In the late '60s, it became apparent that the robust, predictable postwar economy was changing in unexpected ways. Commodity prices, for example, began to fluctuate. We remember the horror with which operators confronted the need to increase the price of their vended coffee from 10¢ to 15¢ a cup -- and the creativity with which the industry strove to increase the perceived value by delivering a larger cup and better grades of coffee. Vending was not the only industry challenged by coffee price volatility, and we would argue that vending responded more positively than most other retailers.
At the same time, those multiprice options and the product format flexibility of the new "first-in, first-out" candy/snack machines encouraged vendors to experiment with a wider variety of prepackaged items. For example, an operator on the West Coast got good results in the late '60s by arranging route schedules so that his large accounts were serviced early in the morning on payday. The driver loaded one or two columns of the candy machine with "theater" size boxes of well-known premium items and set the price at 75¢, and changed the column label to one that read "Take something home for the kids."
For the next quarter-century, forward-thinking operators who recognized the value of items that could command a higher price grappled with suppliers who, for reasons of internal performance assessment, insisted on defining "classes of trade" to which particular items would be assigned. This could pose problems for vendors who wanted something that their sales representatives were not supposed to sell them. Toward the end of that era, a new category of "large single serving" bagged snacks appeared and sales strategies grew more flexible, widening operator options.
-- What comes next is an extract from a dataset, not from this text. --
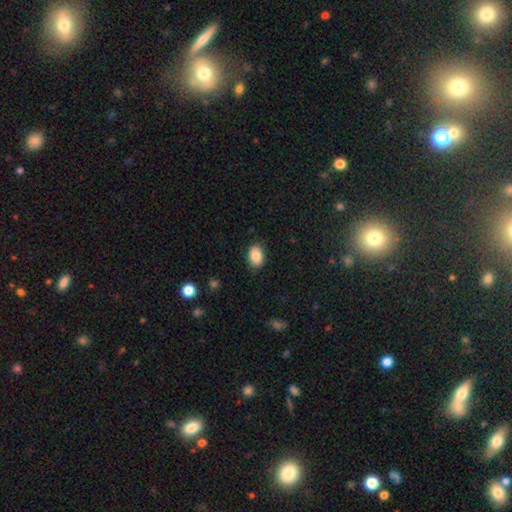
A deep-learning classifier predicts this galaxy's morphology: A smooth galaxy with no disk features (87%) that is in between round and cigar-shaped (83%). Merging: none (85%).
At the same time, vendors always have recognized that an important part of their clientele consists of people who must keep close watch on their discretionary spending, and it's essential to offer menus that offer not only all the appropriate categories and good variety, but also a range of prices. There is real value to customers who patronize the machines frequently and faithfully, even if they don't buy the highest-priced items.
Operators today enjoy options exceeding the most optimistic predictions of 20th-century futurists. Cashless payment has become not only feasible, but increasingly popular. Sales analysis software supported by line-item data capture in the field makes it easy to identify the most and least popular items in each category by location. Price-setting at the machine has become more straightforward, and streamlining continues.
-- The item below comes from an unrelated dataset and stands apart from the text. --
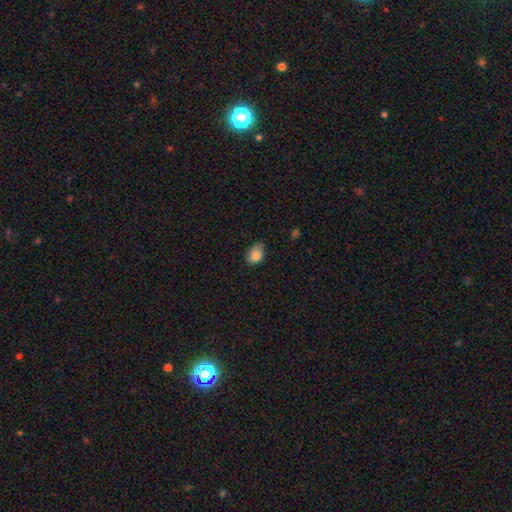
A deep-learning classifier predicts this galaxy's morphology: Smooth or featured: smooth — 85% (star or artifact — 8%)
How rounded: in between — 86% (round — 13%)
Merging: none — 55% (minor disturbance — 36%)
At the same time, public perceptions of value have become more diverse and complicated, and consumer tastes are changing in unprecedented ways. This poses new problems for operators, but also offers additional opportunities.
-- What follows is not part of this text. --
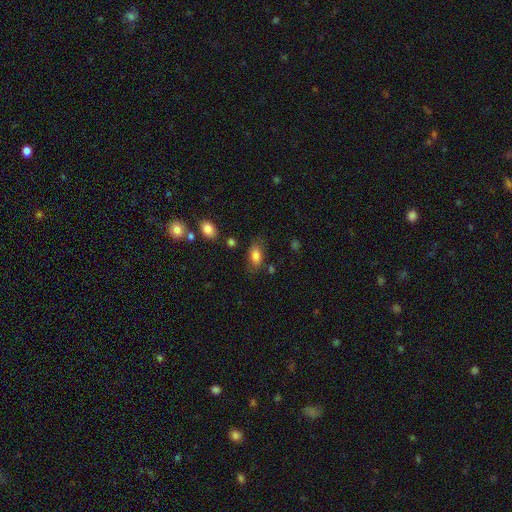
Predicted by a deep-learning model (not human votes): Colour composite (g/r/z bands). It shows a smooth galaxy with no disk features (81%) that is in between round and cigar-shaped (90%). Merging: none (72%).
For one thing, this industry developed during an era in which the majority of adults had memories of the Great Depression and World War II. Postwar abundance reinforced the idea that more always was better, a belief that often was mocked but seldom attacked.
Until now. Over the past few years, the surprise assault on "supersizing" has been ferocious, driven (visibly, at least) by concern over obesity and fitness and, we suspect, by deep, widespread aversion to a "consumerist" society.
The correct alternative to "more is better" is, we think, "better is better." While we continue to believe, fervently, that the snack and confection items we enjoyed in our childhood were not "unhealthy" in any way; and we still enjoy those that still are on the market. At the same time, we recognize that they occupy a rather narrow niche in the wide spectrum of pleasurable textures and flavors, and we think that today's "mass" market -- which is not nearly as massive as it was in (say) 1965 -- also is ripe for a wider selection that, necessarily, will include higher-priced items. And, with the continuing boom in natural-ingredient/organic/artisinal/esoteric snack items, vendors have an ever-growing variety of novel and interesting new items to sell.
What's more, operators who also run micromarkets can try out sample quantities of something to gauge its appeal, with little administrative effort.
And, while seeking out and testing these unusual items in an effort to make them usual, it will be important to keep an eye on the lowest-priced tier as well. While we want to make vending a destination of first resort, we should remember its perennial value as a last resort, too.